• This week we will be studying "The Sorcerer's Apprentice by Paul Dukas -The following overview is from the Disney video "Fantasia".


     

     Paul Dukas's The Sorcerer's Apprentice, a spectacular 8-minute sequence, the most famous section of the film - a concert piece by French composer Paul Dukas. It was originally an ages-old fairy tale that had been interpreted as a poem by Goethe - a story that illustrated the dangers of power over wisdom.

    The segment opens with the Sorcerer (named Yen Sid, or Disney spelled backwards) practicing his craft, calling up a smoky spirit in the shape of a bat that he changes into a misty butterfly. Mickey Mouse is the lazy, young, and mischievous apprentice-magician of the powerful Wizard, assigned the tiring task of filling the large water vat in the cavern with buckets of water from an outdoor fountain. He wipes his brow, weary from carrying water. Left alone in the sorcerer's underground cavern after the Wizard yawns and then retires, he sees that the mystical Wizard has left behind his tall, pointed magical hat. The glowing, powerful blue hat is decorated with white stars and a crescent moon.

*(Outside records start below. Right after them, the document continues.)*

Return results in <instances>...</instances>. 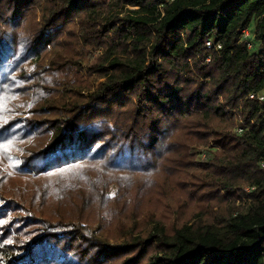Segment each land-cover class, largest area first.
<instances>
[{
  "label": "trees",
  "instance_id": "obj_1",
  "mask_svg": "<svg viewBox=\"0 0 264 264\" xmlns=\"http://www.w3.org/2000/svg\"><path fill=\"white\" fill-rule=\"evenodd\" d=\"M262 94L264 0H0V264H264Z\"/></svg>",
  "mask_w": 264,
  "mask_h": 264
},
{
  "label": "built area",
  "instance_id": "obj_2",
  "mask_svg": "<svg viewBox=\"0 0 264 264\" xmlns=\"http://www.w3.org/2000/svg\"><path fill=\"white\" fill-rule=\"evenodd\" d=\"M164 1L165 2H171L172 0H164ZM158 10H160V12L162 13V11H161L162 10V5H158ZM253 40H254V36H253V34L251 33V31L249 29H246V30L242 31L240 42L244 43L248 50H250V48H251V46L253 44ZM206 48L207 49L215 48L217 50V49H220V46L218 44L217 45H213L208 40V41H206ZM209 60H210V57H206V61H209ZM249 97L253 98V95H250ZM259 101H264V94L259 96ZM237 131L240 132L241 130L238 129Z\"/></svg>",
  "mask_w": 264,
  "mask_h": 264
},
{
  "label": "rangeland",
  "instance_id": "obj_3",
  "mask_svg": "<svg viewBox=\"0 0 264 264\" xmlns=\"http://www.w3.org/2000/svg\"><path fill=\"white\" fill-rule=\"evenodd\" d=\"M131 9H134V8H131ZM36 15L39 17V12H36ZM250 27H251V29H253V27H254L253 23L250 24ZM257 48H258V44H256L255 42H253V44H252V46H251V48H250V51H255ZM96 54H98V53H96ZM209 61H210V60H209ZM209 61H206V59H205V63H204V65H205V64H208ZM189 63H190V64H193L192 61H190ZM85 72H86V71H85ZM96 84H98V82H97ZM212 147H213V146H211V148H212ZM203 150H204V148H200V149L198 150L197 158H198V156H199L201 159H203V158L205 157L204 155H202V154H205ZM51 187H54V186L51 185ZM245 191L249 192L250 190H249L248 188H246ZM244 201H245V198H244V197H241L240 199L237 198V199L235 200V203L238 205V204H242V202H244Z\"/></svg>",
  "mask_w": 264,
  "mask_h": 264
}]
</instances>
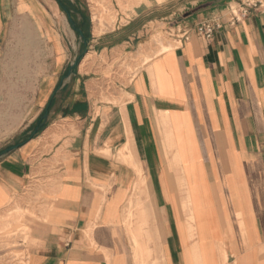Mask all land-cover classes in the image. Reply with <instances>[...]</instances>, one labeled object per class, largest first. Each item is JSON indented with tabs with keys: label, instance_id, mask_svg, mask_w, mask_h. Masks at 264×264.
I'll return each mask as SVG.
<instances>
[{
	"label": "crops",
	"instance_id": "1",
	"mask_svg": "<svg viewBox=\"0 0 264 264\" xmlns=\"http://www.w3.org/2000/svg\"><path fill=\"white\" fill-rule=\"evenodd\" d=\"M132 1L126 30L181 2L190 39L96 106L70 72L88 42L43 0H0V212L46 195L24 264H264V10L206 42L239 0Z\"/></svg>",
	"mask_w": 264,
	"mask_h": 264
},
{
	"label": "rangeland",
	"instance_id": "2",
	"mask_svg": "<svg viewBox=\"0 0 264 264\" xmlns=\"http://www.w3.org/2000/svg\"><path fill=\"white\" fill-rule=\"evenodd\" d=\"M43 1L64 36L68 37L71 25L62 7L59 5L58 10L55 3ZM71 1L72 7L69 8H77L84 15V26L78 27L83 28L88 42V45L81 49L76 70L80 69L81 74L85 76L96 106L117 104L121 90L129 84L136 72L151 59L164 53V46L175 48L176 40L180 41L187 29L183 21L188 16V11L185 9L186 4L181 2L176 5L157 6L154 12L140 15L139 24L128 31L125 27L133 19L130 14L140 3L132 0ZM158 1L163 3V0ZM74 22L77 23L75 18ZM144 25L147 26L145 30L142 29ZM74 31V34L71 32L72 37L80 42L82 39L78 32ZM123 40L129 43H122ZM96 43L98 44L95 45ZM79 48L78 46L77 50ZM86 50L89 53H85ZM89 54L92 55L91 60L81 68ZM84 90L81 84V96ZM41 122L42 119L39 118L37 125ZM27 195L30 198L27 205L26 201L21 203L17 200L9 209L0 212V264H24L26 254L23 250L30 242L32 227L43 221L44 212L41 206L46 195L42 190L36 191L35 187L31 188Z\"/></svg>",
	"mask_w": 264,
	"mask_h": 264
},
{
	"label": "built area",
	"instance_id": "3",
	"mask_svg": "<svg viewBox=\"0 0 264 264\" xmlns=\"http://www.w3.org/2000/svg\"><path fill=\"white\" fill-rule=\"evenodd\" d=\"M264 10V0H239L237 3L229 6L226 13V23L222 19L204 20L195 27L196 34L206 42H211L216 33L221 29L234 27L245 21L252 11ZM190 29L187 28L180 38L182 40L190 39Z\"/></svg>",
	"mask_w": 264,
	"mask_h": 264
},
{
	"label": "flooded vegetation",
	"instance_id": "4",
	"mask_svg": "<svg viewBox=\"0 0 264 264\" xmlns=\"http://www.w3.org/2000/svg\"><path fill=\"white\" fill-rule=\"evenodd\" d=\"M66 1L65 0H59L58 3L62 7L64 12L68 11V13L71 15L73 23L76 26V30H82L83 31V28L81 29L78 27L79 25H80V27L84 26L83 23H84L85 18H84L83 13L81 11H79V9H77V8H74L73 10H71L70 8L72 7V5H71L72 1L71 0H66ZM66 15H67V13H66ZM74 18L76 19L77 23L74 22Z\"/></svg>",
	"mask_w": 264,
	"mask_h": 264
},
{
	"label": "water",
	"instance_id": "5",
	"mask_svg": "<svg viewBox=\"0 0 264 264\" xmlns=\"http://www.w3.org/2000/svg\"><path fill=\"white\" fill-rule=\"evenodd\" d=\"M57 2H59V0H57ZM65 12L67 13V17H68V19H69V22H70V24H71L73 30H76V26H75V24L73 23V20H72L71 15L68 13V11H65ZM76 31L78 32V34H79L80 38L82 39L83 43H84V44H87V41H86V38H85V35H84L83 31H82V30H76ZM77 65H78V61H76V62L70 67V72H71V73L76 69ZM48 119H49V112L47 111V112L44 114V116H43L42 122L40 123V128H42V127H44V126L46 125ZM15 149H16V146H12V147H10V148L8 149V152H11V151H13V150H15Z\"/></svg>",
	"mask_w": 264,
	"mask_h": 264
},
{
	"label": "bare ground",
	"instance_id": "6",
	"mask_svg": "<svg viewBox=\"0 0 264 264\" xmlns=\"http://www.w3.org/2000/svg\"><path fill=\"white\" fill-rule=\"evenodd\" d=\"M169 50H170V47H167V46L165 47V46H164L162 52H166V51H169ZM91 58H92V55H91V54H89L88 56H86L85 60L83 61L82 65H81V68H83L84 64H85L86 62H88L89 60H91ZM86 64H87V63H86ZM122 156H124V155H122ZM130 160H131V159H130Z\"/></svg>",
	"mask_w": 264,
	"mask_h": 264
},
{
	"label": "trees",
	"instance_id": "7",
	"mask_svg": "<svg viewBox=\"0 0 264 264\" xmlns=\"http://www.w3.org/2000/svg\"><path fill=\"white\" fill-rule=\"evenodd\" d=\"M85 38H87V36L85 35Z\"/></svg>",
	"mask_w": 264,
	"mask_h": 264
}]
</instances>
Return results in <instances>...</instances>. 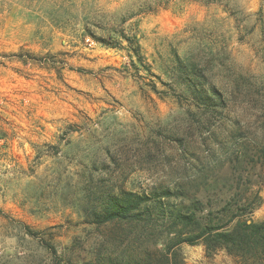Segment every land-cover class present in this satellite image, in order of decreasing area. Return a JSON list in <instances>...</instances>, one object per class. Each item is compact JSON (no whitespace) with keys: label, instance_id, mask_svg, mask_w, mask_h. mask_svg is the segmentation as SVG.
Masks as SVG:
<instances>
[{"label":"rangeland","instance_id":"rangeland-1","mask_svg":"<svg viewBox=\"0 0 264 264\" xmlns=\"http://www.w3.org/2000/svg\"><path fill=\"white\" fill-rule=\"evenodd\" d=\"M167 189L264 222V0H0V264L130 252L92 213Z\"/></svg>","mask_w":264,"mask_h":264},{"label":"trees","instance_id":"trees-1","mask_svg":"<svg viewBox=\"0 0 264 264\" xmlns=\"http://www.w3.org/2000/svg\"><path fill=\"white\" fill-rule=\"evenodd\" d=\"M122 37L133 42L132 38ZM173 199L178 201L179 197L168 189L151 194L123 191L119 196H107L103 208L92 213V223L125 224L131 251L106 254L95 262L82 264H182L176 248L200 242L209 252L226 249L230 254L254 256L264 262V222L242 220L240 213L231 212V205L220 210L228 220L217 219L213 209L206 212L200 198L186 196L172 203Z\"/></svg>","mask_w":264,"mask_h":264}]
</instances>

    Mickey dons it and pretends to be the Wizard. Dabbling with spells, he extends his arms toward a broom leaning against the wall. He brings one broom to life with a bluish and white glow, and lures it to stand upright. Then, he commands it to move, hop, and sprout arms. The broom straws part to look like flippers so that the broom can walk like a seal. The arms and "feet" are taught to do his work, to carry buckets of water from the fountain to fill the huge vat. Mickey has a cute and cocky, hubristic attitude, broadly grinning at the success of his trick. He sits back in the Wizard's chair, orchestrating the movements of the broom, while watching it tirelessly fetch and tote water buckets. He soon falls asleep and dreams of power - he has reached greater heights above the earth on a high pinnacle in space - he pictures himself controlling the paths of clouds, stars, planets, and comets in the sky. Even the waves of the ocean and lightning bolts obey him.

    Suddenly, he awakens to waves of water crashing over him. His chair is floating on water that fills the cavern. The persistent broom has filled the vat with thousands of gallons of water, causing a gigantic ocean and flood. Mickey cannot get the broom to stop and obey him, unable to control the spell he has created. The unstoppable broom walks right over him on its way to the fountain for more water. Desperately, in a memorable set of images, Mickey grabs an axe and splits the broom into splinters, shown on the wall in gigantic dark shadows. All is silent for a moment, until the fragments twitch and then proliferate, generating more brooms. Each broom mechanically carries two more buckets, marching in an army from the fountain into the cavern. In a futile attempt, Mickey attempts to bail out the room with a single bucket. The robot-like batallion of brooms continue their appointed task of fetching buckets of water, even when they become completely submerged. Frantically, Mickey jumps on the master's huge book of magic and spells, looking for an antidote, riding (actually surfing) in a swirling, out-of-control whirlpool of water that threatens to drown everything.

    The Sorcerer makes a dramatic appearance at the top of the stairway just in time. With five sweeps of his hands, he parts and calms the waters - beautifully coordinated with the music, commanding the army of brooms to become one broom again. With piercing eyes, the Sorcerer summons his mischievous apprentice to chastise him. He retrieves his soggy, drooping hat. A sheepish Mickey has a variety of expressions on his face - guilt, embarrassment, and coyness. He hands the broom to the unsmiling magician. The wizard also conceals a slight look of concealed amusement on his face. As Mickey tiptoes away to cart buckets of water the hard way, he is given a whack on the backside with the broom, beautifully timed to notes and chords of the musical piece.